How do we detect potassium depletion?

Answer 8

Detection - a high index of clinical suspicion is required
History:
- Diarrhoea, vomiting and drugs (diuretics and digoxin)
- Symptoms of lethargy/weakness
- Cardiac arrythmias
Electrolyte investigation
- Hypokalaemia
- Alkalosis - raised bicarbonate
It is easy to be missed. Regular samples of patients on drips must be taken.

Question 9

Diagnose the following clinical problem:

Patient has Hypertension & Hypokalaemia

Plasma
Na 150 (135-145 mmol/L)
K 2.5 (3.0-5.0 mmol/L)
Urea 5 (3.0 - 8.0 mmol/L)

Urine
Na 5 mmol/L
Urea 50 mmol/L

Answer 9

The kidneys are working. We know this as the urea ratio is 10:1, they are concentrating urine nicely. They are also producing urine. High plasma sodium and a low urine sodium. They have high aldosterone - they are retaining sodium, hypertensive and hypokalaemia. The sodium in the urine should be higher since the sodium level is high in the blood. This is an example of Con’s syndrome - a tumour producing aldosterone in the adrenal gland.

Question 10

Explain the illustrative case:

A 16 year old admitted in coma with a history of severe weight loss, thirst and polyuria over the previous 4 weeks.

Initial tests
Glucose 	35.0 (3.5 - 5.5 mmol/L)
pH	7.01	(7.38 - 7.42)
[H+]  100	(35 - 45 nmol/L)
Sodium 130 (135-145 mmol/L)
Potassium 6.7	(3.5 - 5.0 mmol/L)
Urine ketones +++

Answer 10

The patient is acidotic. Plasma potassium is outside the reference waste. They have thirst and polyurea. The total body potassium is depleted as all the extra potassium is being lost. The intracellular potassium is lower than it should be.

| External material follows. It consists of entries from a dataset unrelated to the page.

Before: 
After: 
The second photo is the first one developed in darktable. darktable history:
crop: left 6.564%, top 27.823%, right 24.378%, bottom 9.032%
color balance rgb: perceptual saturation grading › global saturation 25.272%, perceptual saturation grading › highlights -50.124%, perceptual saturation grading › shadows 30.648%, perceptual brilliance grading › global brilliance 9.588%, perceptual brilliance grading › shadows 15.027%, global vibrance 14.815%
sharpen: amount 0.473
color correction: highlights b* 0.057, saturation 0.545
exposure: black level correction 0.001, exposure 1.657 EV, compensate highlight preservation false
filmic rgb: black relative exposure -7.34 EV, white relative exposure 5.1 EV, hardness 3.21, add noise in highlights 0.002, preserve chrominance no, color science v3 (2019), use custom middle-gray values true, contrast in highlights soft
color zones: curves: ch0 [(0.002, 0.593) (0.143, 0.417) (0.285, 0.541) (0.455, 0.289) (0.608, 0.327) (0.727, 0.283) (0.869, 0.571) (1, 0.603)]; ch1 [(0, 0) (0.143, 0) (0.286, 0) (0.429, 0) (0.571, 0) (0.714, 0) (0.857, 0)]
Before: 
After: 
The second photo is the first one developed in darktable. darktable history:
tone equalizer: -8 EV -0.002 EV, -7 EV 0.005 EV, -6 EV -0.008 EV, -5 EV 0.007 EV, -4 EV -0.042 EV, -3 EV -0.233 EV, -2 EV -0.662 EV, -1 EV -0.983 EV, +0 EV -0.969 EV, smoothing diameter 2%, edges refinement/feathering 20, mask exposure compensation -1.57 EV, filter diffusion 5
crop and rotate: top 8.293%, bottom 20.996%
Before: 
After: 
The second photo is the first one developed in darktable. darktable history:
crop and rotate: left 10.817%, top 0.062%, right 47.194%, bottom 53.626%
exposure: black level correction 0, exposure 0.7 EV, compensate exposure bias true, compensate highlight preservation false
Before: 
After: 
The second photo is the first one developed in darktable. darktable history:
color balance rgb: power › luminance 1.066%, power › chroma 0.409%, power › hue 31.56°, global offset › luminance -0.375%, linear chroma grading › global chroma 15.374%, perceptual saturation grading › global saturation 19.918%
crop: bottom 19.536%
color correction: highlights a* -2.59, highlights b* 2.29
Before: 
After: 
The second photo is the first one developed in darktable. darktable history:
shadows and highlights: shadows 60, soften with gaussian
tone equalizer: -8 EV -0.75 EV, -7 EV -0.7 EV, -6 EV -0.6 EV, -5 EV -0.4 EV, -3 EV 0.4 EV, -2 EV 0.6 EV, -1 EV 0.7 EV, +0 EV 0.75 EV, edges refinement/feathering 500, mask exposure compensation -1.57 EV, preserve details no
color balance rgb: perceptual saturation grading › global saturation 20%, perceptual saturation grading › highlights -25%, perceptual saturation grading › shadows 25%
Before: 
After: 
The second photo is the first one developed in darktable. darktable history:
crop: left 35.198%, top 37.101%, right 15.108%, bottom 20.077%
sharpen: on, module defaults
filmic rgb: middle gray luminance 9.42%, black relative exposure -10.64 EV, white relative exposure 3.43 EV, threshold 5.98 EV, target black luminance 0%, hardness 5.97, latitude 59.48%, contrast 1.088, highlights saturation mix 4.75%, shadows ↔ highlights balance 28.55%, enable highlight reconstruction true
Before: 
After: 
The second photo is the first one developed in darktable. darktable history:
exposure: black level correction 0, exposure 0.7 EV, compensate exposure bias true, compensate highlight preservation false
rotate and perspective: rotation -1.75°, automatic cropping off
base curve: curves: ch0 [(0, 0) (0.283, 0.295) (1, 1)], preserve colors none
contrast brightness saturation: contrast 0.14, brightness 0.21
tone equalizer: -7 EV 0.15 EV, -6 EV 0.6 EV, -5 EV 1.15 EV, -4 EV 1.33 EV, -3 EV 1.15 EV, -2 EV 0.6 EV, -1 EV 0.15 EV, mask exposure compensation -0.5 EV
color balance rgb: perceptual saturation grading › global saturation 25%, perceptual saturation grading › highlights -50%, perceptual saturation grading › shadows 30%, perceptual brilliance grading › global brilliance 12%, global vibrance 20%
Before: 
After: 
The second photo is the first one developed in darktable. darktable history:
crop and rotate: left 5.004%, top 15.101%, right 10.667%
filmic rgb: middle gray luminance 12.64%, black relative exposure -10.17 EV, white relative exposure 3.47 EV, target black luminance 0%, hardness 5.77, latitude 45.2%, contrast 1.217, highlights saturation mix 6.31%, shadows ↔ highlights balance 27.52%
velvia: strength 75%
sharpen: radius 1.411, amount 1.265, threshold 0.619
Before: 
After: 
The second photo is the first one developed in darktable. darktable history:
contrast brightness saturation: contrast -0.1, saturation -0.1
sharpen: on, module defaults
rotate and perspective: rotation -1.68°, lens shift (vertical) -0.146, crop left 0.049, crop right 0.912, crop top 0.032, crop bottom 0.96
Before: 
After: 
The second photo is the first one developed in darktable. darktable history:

Once you correct acidosis, by giving insulin and stopping ketone break down, potassium suddenly moves into the cell. They then become suddenly hypokalaemia. They can then become hypokalaemia and die. You should therefore start the potassium infusion when the acidosis is correcting and push potassium over the insulin and saline to rehydrate. You then measure potassium continuously to feed back the potassium at the rate of loss.